BEGIN Text for analysis

The earliest civilization of South Asia is called the Indus, or Harappan, civilization. This ancient culture arose on the plains and in the mountains of the greater Indus Valley of Pakistan and northwestern India in the middle of the third millennium BCE (c. 2500–1900 BCE). The Indus civilization takes its place in world history as the first of ancient India’s cities and was contemporaneous with those of the Bronze Age peoples of Sumer, dynastic Egypt, and China.

The Indus peoples were for the most part farmers, herders, craftsmen, and traders. They inhabited at least five cities, the best known of which are Mohenjo Daro and Harappa but which also include Dholavira, Ganweriwala, and Rakhigarhi. Mohenjo Daro and Harappa are the largest of the cities, each being about 100 hectares. (The other cities are slightly smaller; between 65 and 80 hectares.) Archaeologists believe that Mohenjo Daro and Harappa each had a population of about twenty thousand people.

The Indus civilization was by far the largest of the Bronze Age civilizations of Asia. It covered about a million square kilometers, extending from the present-day Pakistan-Iran border in the west to the coast of southern Gujarat in the east. The northern limit for the principal habitations is the Siwalik Range of the Punjab, although there is an outlying Indus site (Shortughai) in northern Afghanistan, on the Amu Dar’ya River. In an effort to deal with the cultural geography of the Indus civilization, scholars have divided their territory into domains (geographical and cultural subregions) that may possibly have political significance.

END Text for analysis

Work required: Can you carry on the text about the Indus civilization from its last sentence? The data that comes next has no connection to the text about the Indus civilization.

BEGIN Data extract

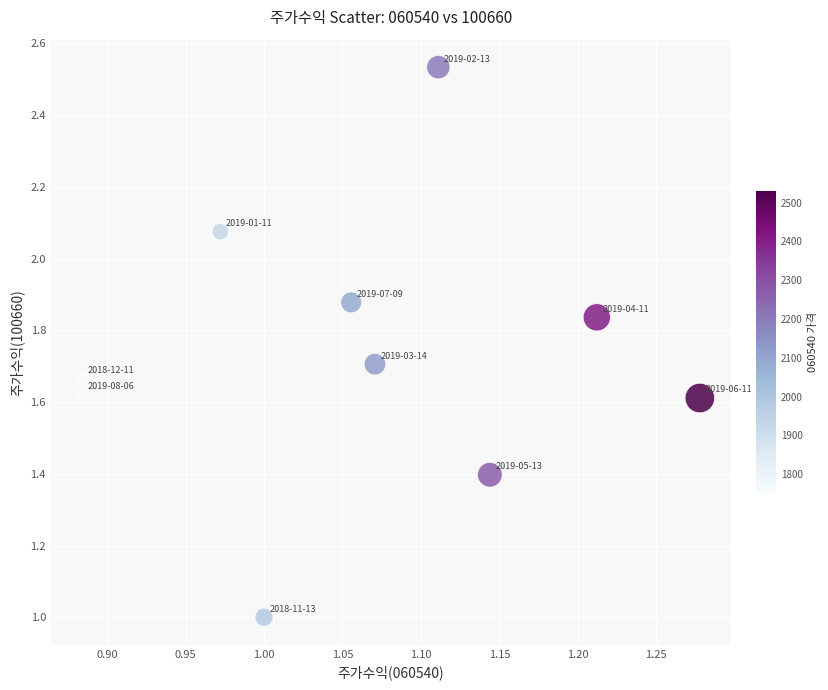

What is the average X value?

1.1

END Data extract

Solved exercise:
Early Harappan Period and Urban Transformation

The beginnings of the Indus civilization are still not well understood. During an early Harappan period (c. 3200–2600 BCE) there were four roughly contemporaneous archaeological cultures (Kot Dijian, Amri- Nal, Damb Sadaat, and Sothi-Siswal) without large settlements or strong signs of social stratification. No remarkable degree of craft specialization existed during this period. At about 2600–2500 BCE a transitional stage occurred between the early Harappan and Indus civilization, during which most of the complex sociocultural institutions of the Indus civilization came together.

The urbanization that characterizes these peoples developed rather suddenly, over a period of about a hundred years. After a long period of gradual growth and change, the peoples of the greater Indus Valley created cities, a writing system, and a class-stratified society. Of course, some parts of older traditions of the greater Indus region survived. It is clear that there was little change in subsistence and the sociocultural, economic, and political balance between farmers and pastoralists, for example. This was also the time during which the Indus ideology, or world view, began to emerge. It had a rather strong sense of nihilism to it. (Nihilism can be a negative philosophy, as it is often, but not always, associated with violence.) Some scholars suggest that the nihilism of the Indus civilization was in many ways a new beginning for its peoples, that they had turned aside many of their roots. Thus the Indus civilization can be said to represent a renaissance of sorts. (See Possehl 2002, 55–61 for more on this theme in Indus archaeology.) Water and cleanliness were powerful forces in the Indus ideology, such that the society valued both the physical property of water to remove dirt and oils from the skin but also the symbolic act of washing and generalized purity as well.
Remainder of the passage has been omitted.